What is required - Your answer should hold every line of the records below that contains the string "knee".

--- Records for the task Enclosed Below ---

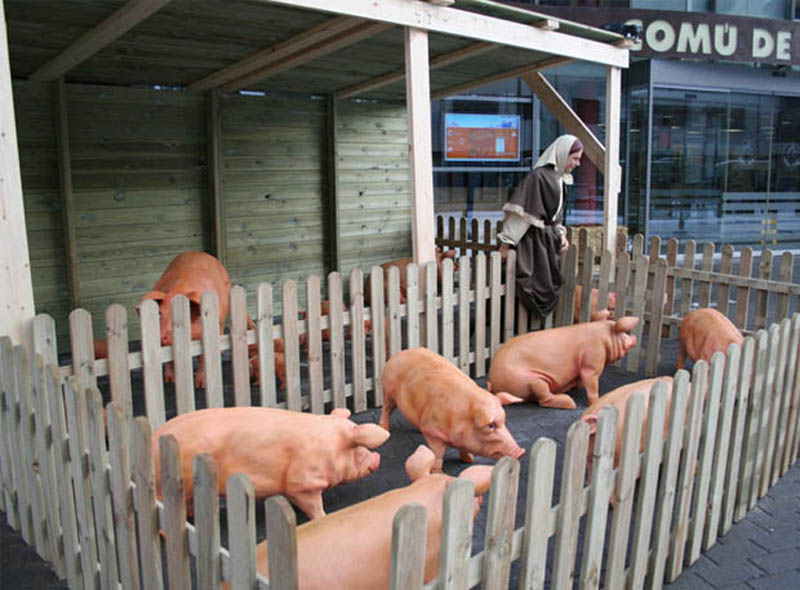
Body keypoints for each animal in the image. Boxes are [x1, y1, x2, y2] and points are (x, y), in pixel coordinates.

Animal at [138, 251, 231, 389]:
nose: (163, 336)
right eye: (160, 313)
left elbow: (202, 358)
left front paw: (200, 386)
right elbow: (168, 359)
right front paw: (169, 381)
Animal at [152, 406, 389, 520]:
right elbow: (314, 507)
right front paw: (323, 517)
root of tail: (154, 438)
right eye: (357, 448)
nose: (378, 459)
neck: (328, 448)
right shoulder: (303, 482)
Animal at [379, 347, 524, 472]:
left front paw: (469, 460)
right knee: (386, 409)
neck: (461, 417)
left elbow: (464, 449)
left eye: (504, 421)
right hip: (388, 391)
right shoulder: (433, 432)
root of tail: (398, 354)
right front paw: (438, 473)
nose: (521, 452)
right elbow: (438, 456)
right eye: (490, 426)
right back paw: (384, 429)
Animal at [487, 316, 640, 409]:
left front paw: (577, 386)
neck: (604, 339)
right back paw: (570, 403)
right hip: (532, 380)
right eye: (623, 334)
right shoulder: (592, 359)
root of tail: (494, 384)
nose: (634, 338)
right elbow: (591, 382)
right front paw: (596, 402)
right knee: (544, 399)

--- End of Enclosed Records for the task ---
--- Records for the task Enclosed Below ---

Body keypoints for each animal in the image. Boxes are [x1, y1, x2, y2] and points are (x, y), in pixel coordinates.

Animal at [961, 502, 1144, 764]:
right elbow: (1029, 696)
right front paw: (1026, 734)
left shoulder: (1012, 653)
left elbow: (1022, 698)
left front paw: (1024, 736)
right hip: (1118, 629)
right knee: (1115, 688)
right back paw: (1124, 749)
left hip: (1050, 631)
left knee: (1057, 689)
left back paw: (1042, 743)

--- End of Enclosed Records for the task ---
--- Records for the task Enclosed Below ---

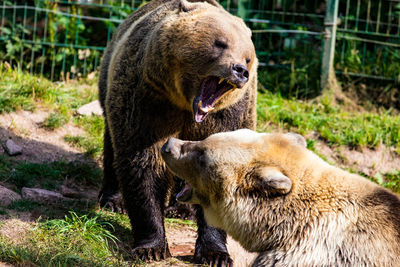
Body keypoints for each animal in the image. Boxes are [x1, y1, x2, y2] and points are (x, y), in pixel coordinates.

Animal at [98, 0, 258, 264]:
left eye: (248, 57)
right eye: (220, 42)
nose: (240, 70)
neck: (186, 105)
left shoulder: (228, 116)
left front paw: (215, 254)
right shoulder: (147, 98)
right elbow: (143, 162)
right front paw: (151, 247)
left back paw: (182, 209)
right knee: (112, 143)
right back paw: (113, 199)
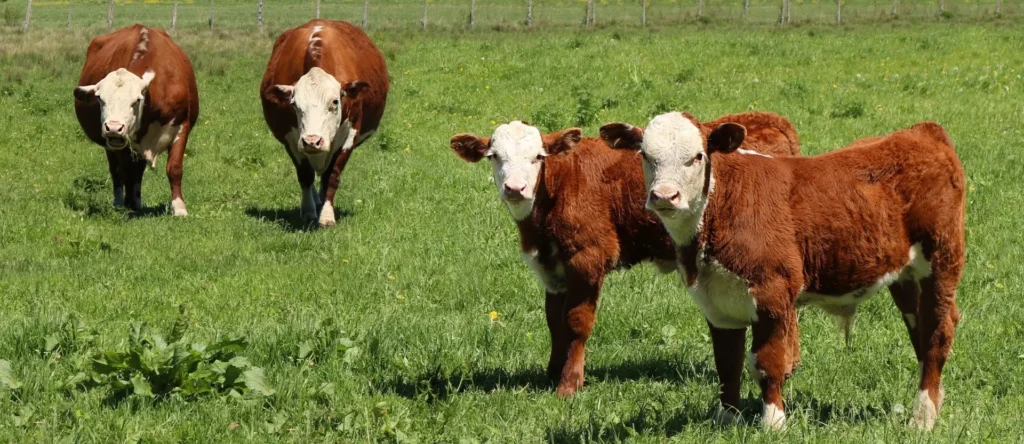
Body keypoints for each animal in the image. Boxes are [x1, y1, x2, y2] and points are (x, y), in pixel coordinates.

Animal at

--- End of Enclosed Records for the task ---

Solution to the exercise -
right knee: (386, 409)
right knee: (544, 399)
right knee: (1115, 688)
left knee: (1057, 689)
right knee: (112, 143)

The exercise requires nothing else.